O Japão, que também evitou uma crise mais violenta de sua economia, patina há mais de uma década num processo semelhante de saneamento dos excessos da especulação financeira. A purgação dos balanços bancários prossegue.
Na União Européia, os indicadores de fragilidade também ganham peso, em especial na economia alemã, seu principal centro industrial.
A fragilidade dos EUA produz um dólar fraco diante do euro, tornando ainda mais difícil o mercado para as exportações européias.
Japão e UE, no entanto, desempenham papel secundário no desenho dos rumos da economia mundial. Os dois sistemas são relativamente mais fechados se comparados às oportunidades criadas nos mercados norte-americanos às exportações de todo o mundo.
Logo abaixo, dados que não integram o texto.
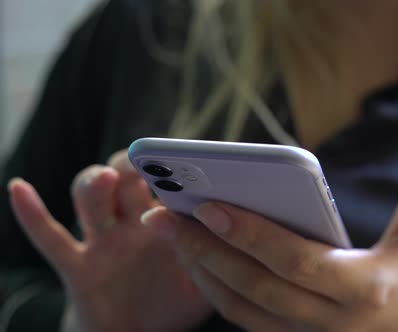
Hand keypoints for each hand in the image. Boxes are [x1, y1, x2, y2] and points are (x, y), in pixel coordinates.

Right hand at [8, 150, 210, 331]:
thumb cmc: (175, 298)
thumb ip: (216, 250)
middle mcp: (131, 223)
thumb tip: (242, 221)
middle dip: (131, 167)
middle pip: (124, 180)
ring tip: (104, 178)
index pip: (163, 181)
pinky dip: (33, 214)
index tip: (183, 158)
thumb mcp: (203, 276)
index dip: (169, 168)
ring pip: (90, 201)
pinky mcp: (78, 266)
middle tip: (143, 161)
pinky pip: (51, 237)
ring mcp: (102, 242)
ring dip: (93, 185)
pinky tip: (20, 189)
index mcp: (164, 220)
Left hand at [142, 138, 397, 331]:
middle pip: (254, 287)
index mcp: (362, 288)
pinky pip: (242, 317)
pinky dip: (212, 287)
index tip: (207, 204)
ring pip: (239, 307)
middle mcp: (329, 321)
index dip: (251, 235)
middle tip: (161, 213)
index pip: (296, 263)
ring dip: (199, 268)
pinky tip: (191, 254)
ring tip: (166, 229)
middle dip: (204, 250)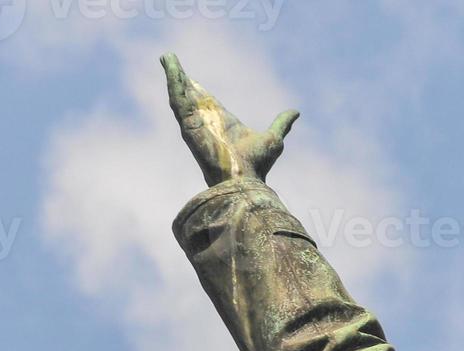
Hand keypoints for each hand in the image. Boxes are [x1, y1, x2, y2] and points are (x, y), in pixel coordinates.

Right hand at [161, 52, 298, 186]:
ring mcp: (195, 123)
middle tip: (170, 60)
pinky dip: (173, 82)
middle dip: (181, 79)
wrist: (245, 180)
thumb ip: (282, 123)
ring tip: (167, 57)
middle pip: (190, 96)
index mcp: (223, 123)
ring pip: (181, 95)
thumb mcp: (274, 139)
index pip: (207, 102)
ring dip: (173, 75)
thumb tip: (296, 112)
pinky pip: (178, 100)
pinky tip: (171, 66)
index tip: (191, 79)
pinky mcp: (188, 125)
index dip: (198, 90)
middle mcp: (207, 122)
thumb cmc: (257, 165)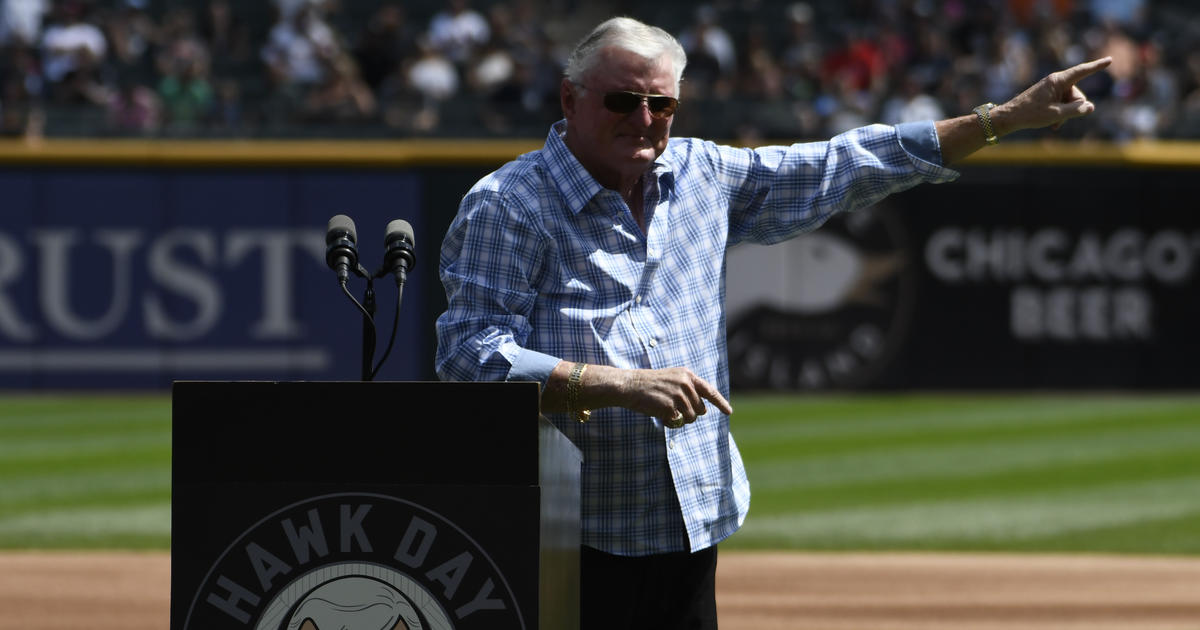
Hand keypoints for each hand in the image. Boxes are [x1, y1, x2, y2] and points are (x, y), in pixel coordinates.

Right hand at [621, 366, 732, 425]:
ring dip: (680, 419)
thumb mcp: (672, 380)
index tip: (728, 412)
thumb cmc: (650, 385)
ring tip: (666, 411)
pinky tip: (660, 414)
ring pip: (691, 418)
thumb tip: (703, 410)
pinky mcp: (670, 406)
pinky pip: (677, 422)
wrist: (630, 385)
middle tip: (675, 410)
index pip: (709, 391)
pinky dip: (670, 422)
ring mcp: (678, 394)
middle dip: (690, 414)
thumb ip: (688, 390)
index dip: (720, 402)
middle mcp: (686, 384)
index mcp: (687, 375)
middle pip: (700, 409)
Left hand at [995, 56, 1111, 133]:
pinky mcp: (1048, 95)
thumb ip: (1075, 110)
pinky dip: (1060, 113)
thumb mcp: (1056, 114)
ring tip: (1053, 123)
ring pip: (1071, 101)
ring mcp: (1052, 88)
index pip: (1082, 71)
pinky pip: (1062, 103)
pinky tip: (1053, 124)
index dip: (1097, 66)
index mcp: (1058, 81)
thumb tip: (1090, 107)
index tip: (1110, 59)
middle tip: (1058, 118)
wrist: (1009, 117)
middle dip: (1073, 108)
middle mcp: (1056, 81)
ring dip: (1066, 113)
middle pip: (1078, 94)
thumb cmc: (1030, 115)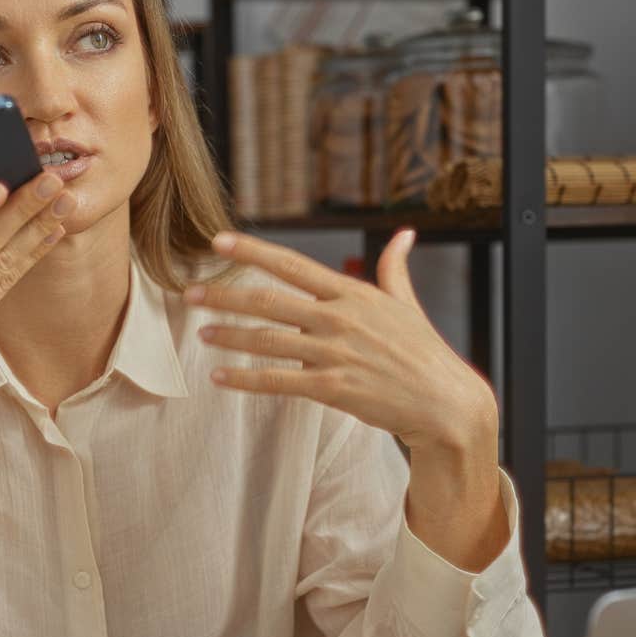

A desaceleração nos EUA, portanto, pesa mais no quadro global que as oscilações dos mercados europeus e asiáticos. Esses, aliás, dependem muito do consumidor e do empresário norte-americano. São portanto inevitavelmente contagiados pela desinflação da bolha americana.
É cedo para dizer que os EUA ou mesmo o sistema global rumam para uma depressão. O consumidor norte-americano, que responde por dois terços do PIB do país, ainda vai às compras, animado pelos juros baixos e pelas promoções.
Quase tão preocupante quanto uma recessão, no entanto, é a hipótese de uma longa era de crescimento baixo, em que os EUA e a UE sigam o roteiro que hoje sacrifica os órfãos da bolha especulativa japonesa.